-- Opening Marker --

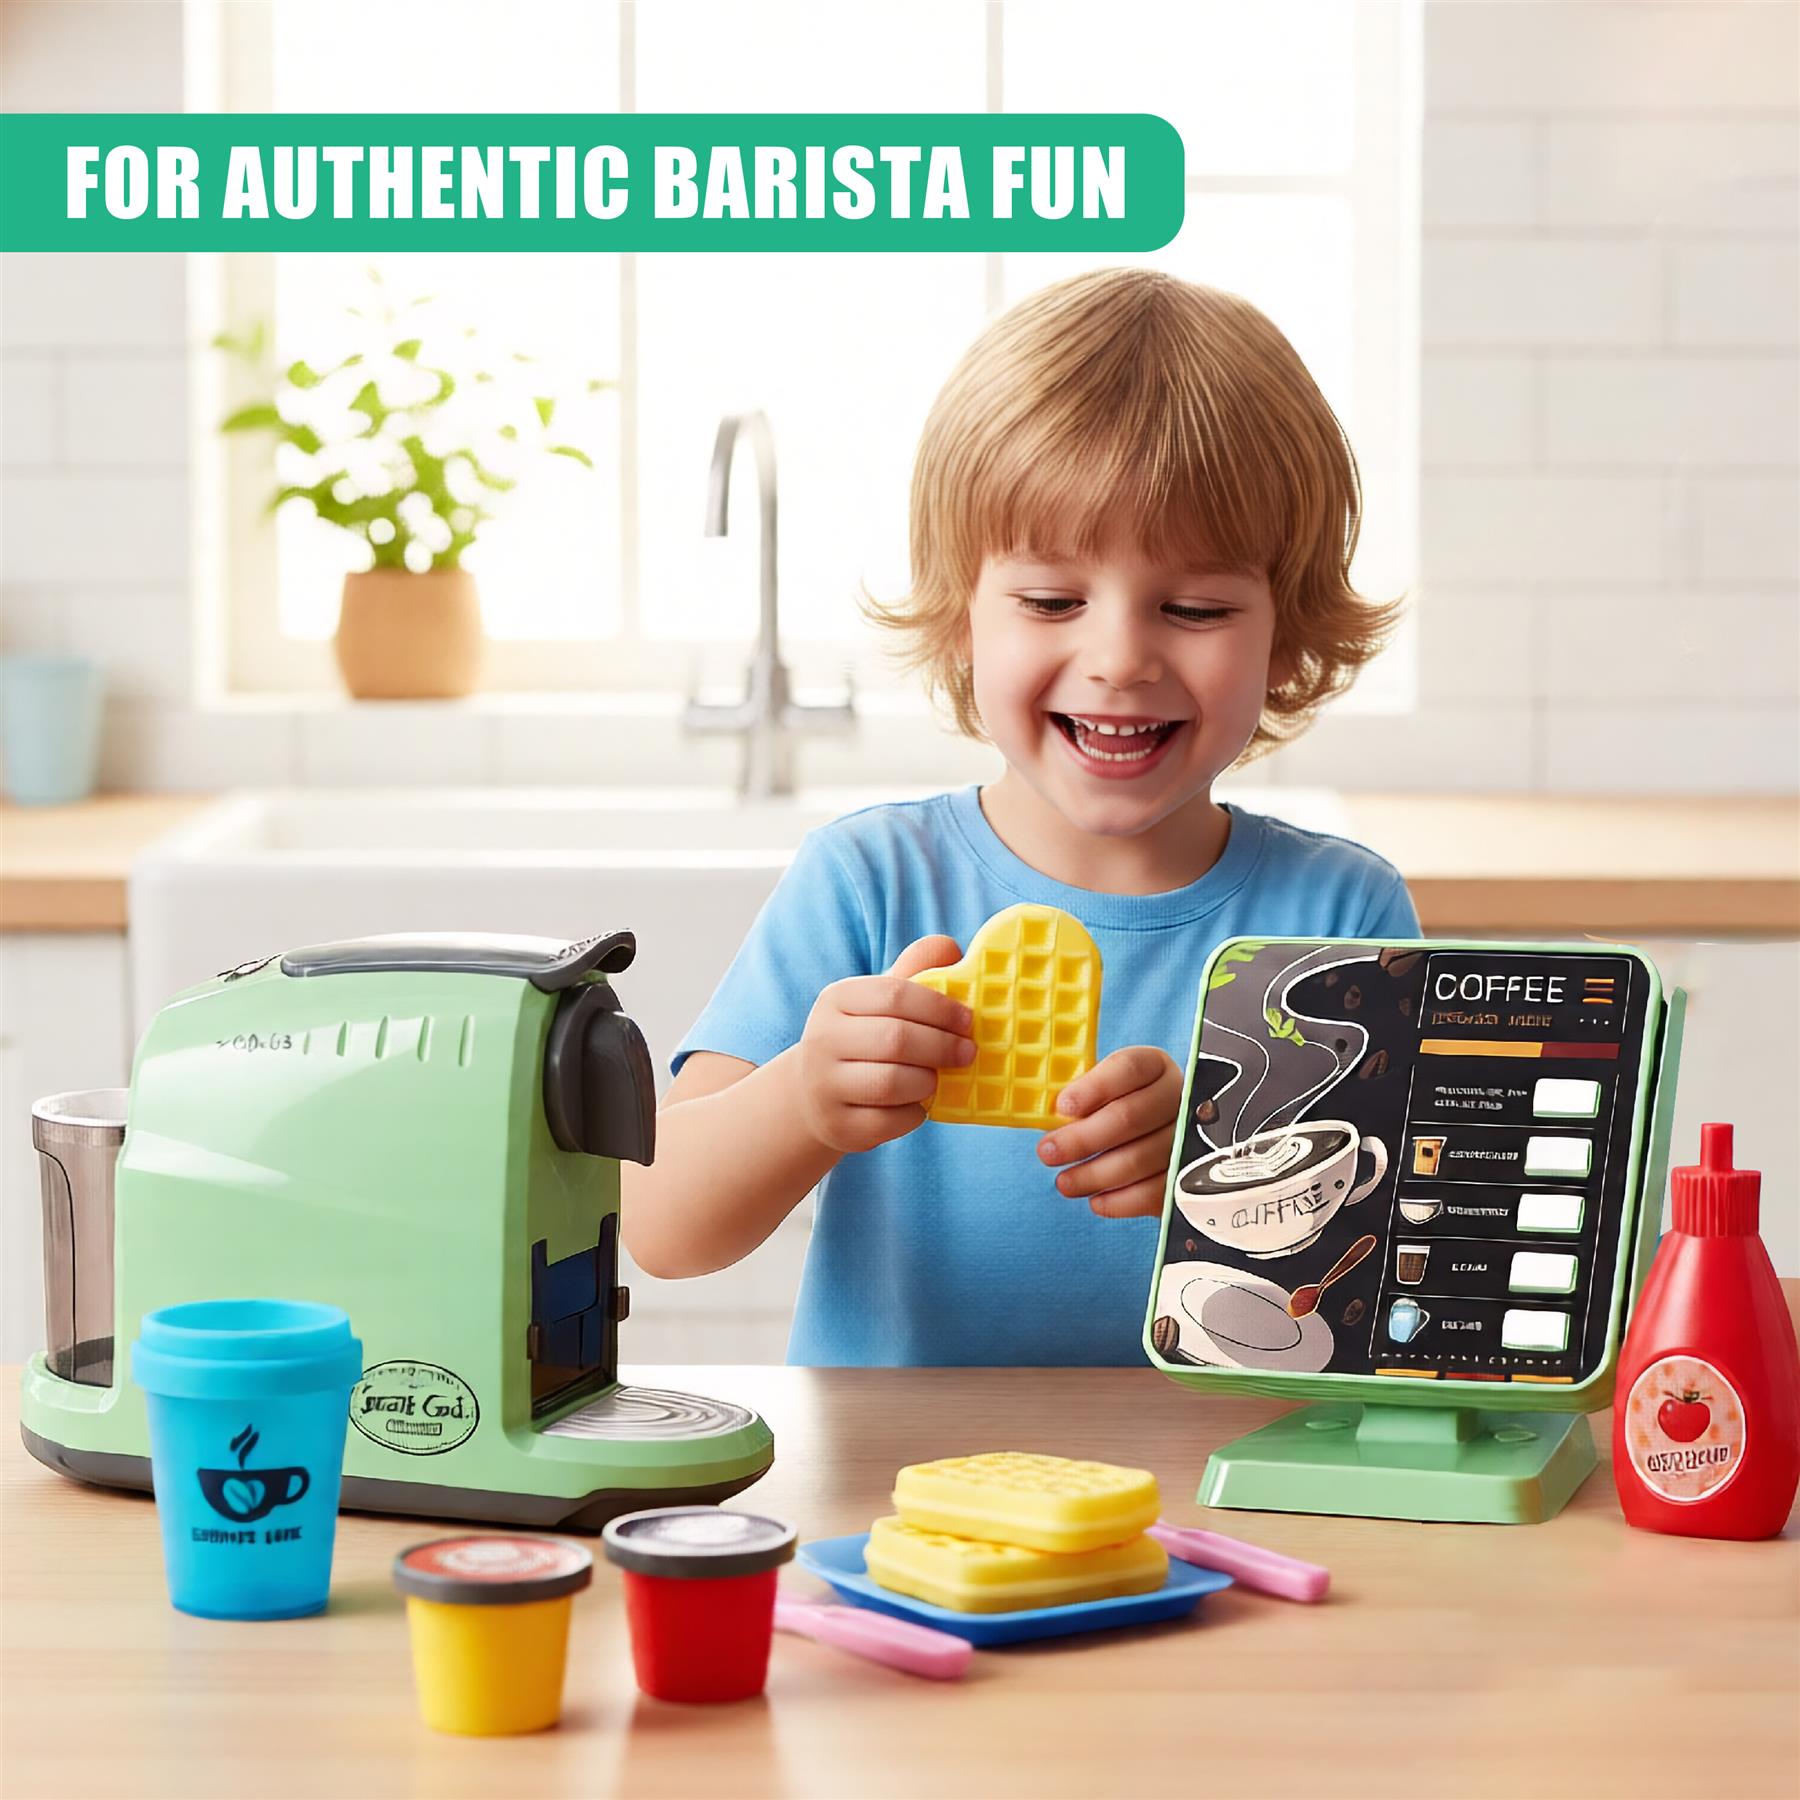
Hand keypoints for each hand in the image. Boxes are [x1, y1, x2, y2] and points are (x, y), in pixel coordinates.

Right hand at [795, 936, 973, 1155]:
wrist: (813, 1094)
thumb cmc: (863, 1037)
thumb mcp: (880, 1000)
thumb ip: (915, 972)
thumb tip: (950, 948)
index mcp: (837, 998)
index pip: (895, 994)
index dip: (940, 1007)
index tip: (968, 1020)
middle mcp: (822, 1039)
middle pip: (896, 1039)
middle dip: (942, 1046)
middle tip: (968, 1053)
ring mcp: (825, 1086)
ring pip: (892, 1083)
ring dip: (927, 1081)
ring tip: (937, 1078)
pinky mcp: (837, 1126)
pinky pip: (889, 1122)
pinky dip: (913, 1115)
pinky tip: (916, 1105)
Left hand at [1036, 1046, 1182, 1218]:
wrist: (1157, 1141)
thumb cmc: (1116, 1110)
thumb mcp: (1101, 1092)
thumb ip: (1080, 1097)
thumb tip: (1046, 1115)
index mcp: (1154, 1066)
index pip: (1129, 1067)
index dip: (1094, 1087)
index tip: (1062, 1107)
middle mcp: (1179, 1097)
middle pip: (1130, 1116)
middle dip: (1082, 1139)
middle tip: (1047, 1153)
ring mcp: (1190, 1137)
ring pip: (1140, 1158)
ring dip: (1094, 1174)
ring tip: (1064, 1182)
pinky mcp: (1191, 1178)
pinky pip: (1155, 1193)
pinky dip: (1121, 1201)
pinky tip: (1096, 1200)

-- Closing Marker --

● Activity: Everything from the line with "thumb ip: (915, 972)" through the end of the listing, both ends included, needs to be transcribed exactly, with no other lines.

● Written response:
thumb ip: (915, 972)
thumb tip: (950, 948)
index mcp: (837, 998)
index pip: (895, 994)
index dip: (940, 1007)
index tip: (968, 1020)
middle mcp: (822, 1039)
middle pip: (896, 1039)
middle dip: (942, 1046)
middle tip: (968, 1053)
ring mcp: (825, 1086)
ring pip: (892, 1083)
ring dip: (927, 1081)
ring tip: (937, 1078)
pinky mcp: (837, 1126)
pinky pip: (889, 1122)
pinky dip: (913, 1115)
pinky tip: (916, 1105)
Left hand at [1036, 1046, 1182, 1218]:
wrist: (1157, 1141)
thumb cmc: (1116, 1110)
thumb mcp: (1101, 1092)
thumb ip: (1080, 1097)
thumb tip: (1046, 1115)
index mcp: (1154, 1066)
index pip: (1129, 1067)
index dip: (1094, 1087)
index tip: (1062, 1107)
middle mcp: (1179, 1097)
middle pip: (1130, 1116)
middle dip: (1082, 1139)
middle tip: (1047, 1153)
ring mcp: (1190, 1137)
ring pip: (1140, 1158)
ring dip: (1094, 1174)
ring tip: (1064, 1182)
pinky mcp: (1191, 1178)
pinky pip: (1155, 1193)
pinky dip: (1121, 1201)
pinky tip: (1096, 1200)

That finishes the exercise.